The Truth and Nothing But the Truth
“In light of Jung’s understanding of the psyche, any claim to exhaustive possession of a saving truth constricts personal development and is currently a, if not the, major threat to human survival.” (Dourley, A Strategy for a Loss of Faith, p. 63)
Today’s photo was taken close to our village on the Canadian prairie. It is an idyllic scene that belies the fact of a planet in trouble. In a way, the photo can be seen as a fact and a proof that the planet is not really in trouble at all. Yet, what the photo doesn’t show is the odour of foul waste that is being contained in this water, the village sewage lagoon. That said, it is too easy for us as humans to be misdirected away from what the “self” being fully present would discover.
The danger is in accepting anything as truth, as the truth. I was spending a few days with my brother who is often a reader here. He works in law enforcement, a place where there is an established right and wrong, a world of black and white. Of course since he has been working in this field for a long time and is nearing retirement, he has discovered that there are rare instances of black and white. In spite of what is said and written by the organization reality tells both him and the administration that truth is relative.

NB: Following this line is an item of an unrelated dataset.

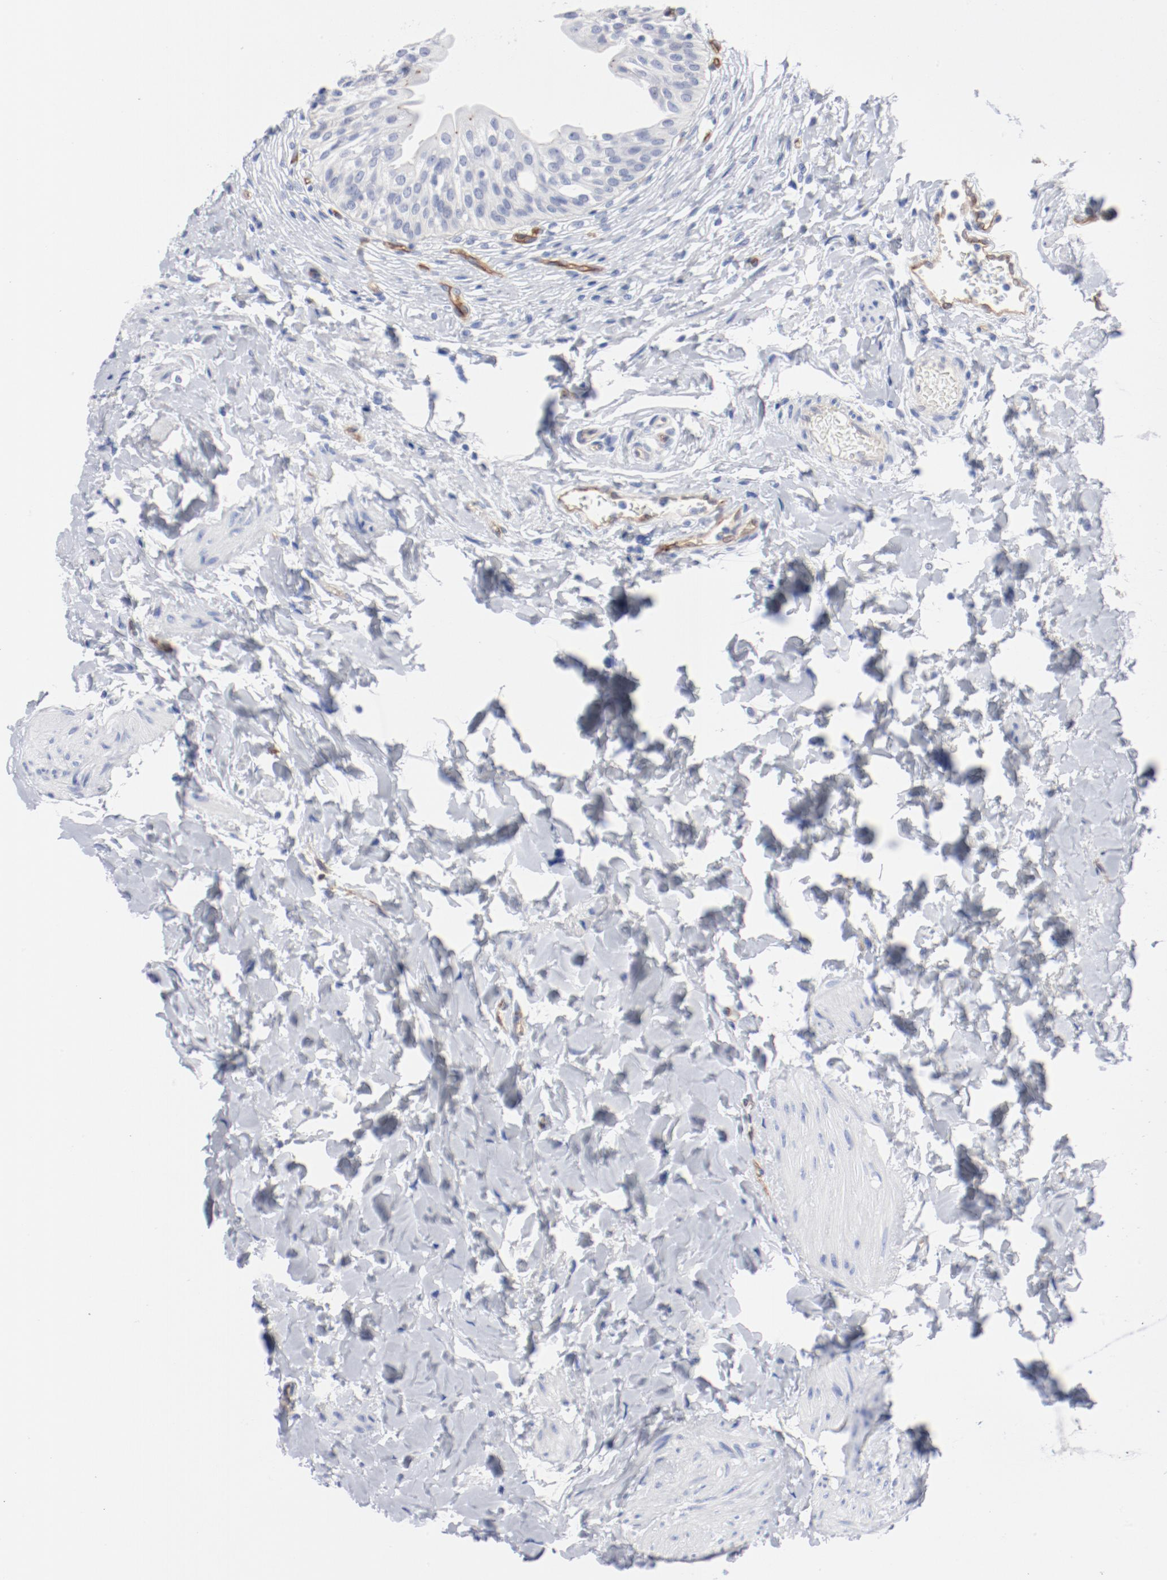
{"staining": {"intensity": "weak", "quantity": "<25%", "location": "cytoplasmic/membranous"}, "tissue": "urinary bladder", "cell_type": "Urothelial cells", "image_type": "normal", "snomed": [{"axis": "morphology", "description": "Normal tissue, NOS"}, {"axis": "topography", "description": "Urinary bladder"}], "caption": "A micrograph of urinary bladder stained for a protein displays no brown staining in urothelial cells. (IHC, brightfield microscopy, high magnification).", "gene": "SHANK3", "patient": {"sex": "female", "age": 80}}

We all learn this as we experience life. However, in spite of what we experience and what we intuitively know, we have a hard time when it comes to “religion.” We are only too willing to deny “self” and accept a scripted black and white vision of both world and soul. We are taught that doubt is merely blackness oozing into the soul rendering the soul in jeopardy. Only blind acceptance without question to the “WORD” is acceptable. We follow this WORD and its priesthood into all manner of dark corners, doing all manner of dark deeds while at the same time being wracked with guilt for what we do and say as it contradicts the screams of our inner self and the agonies suffered by our soul. The guilt is forced back by renewed efforts to be pure. We inflict our own penances by becoming zealots, by marching in the vanguard to chase the heresies of competing WORDS which we are led to believe are really faces of evil. We deny and deny, even while our actions provide evidence to our senses of the wrongness. We send armies, join these very armies in order to wage war against the faces of evil.
And we embrace the mantra, “The truth and nothing but the truth.”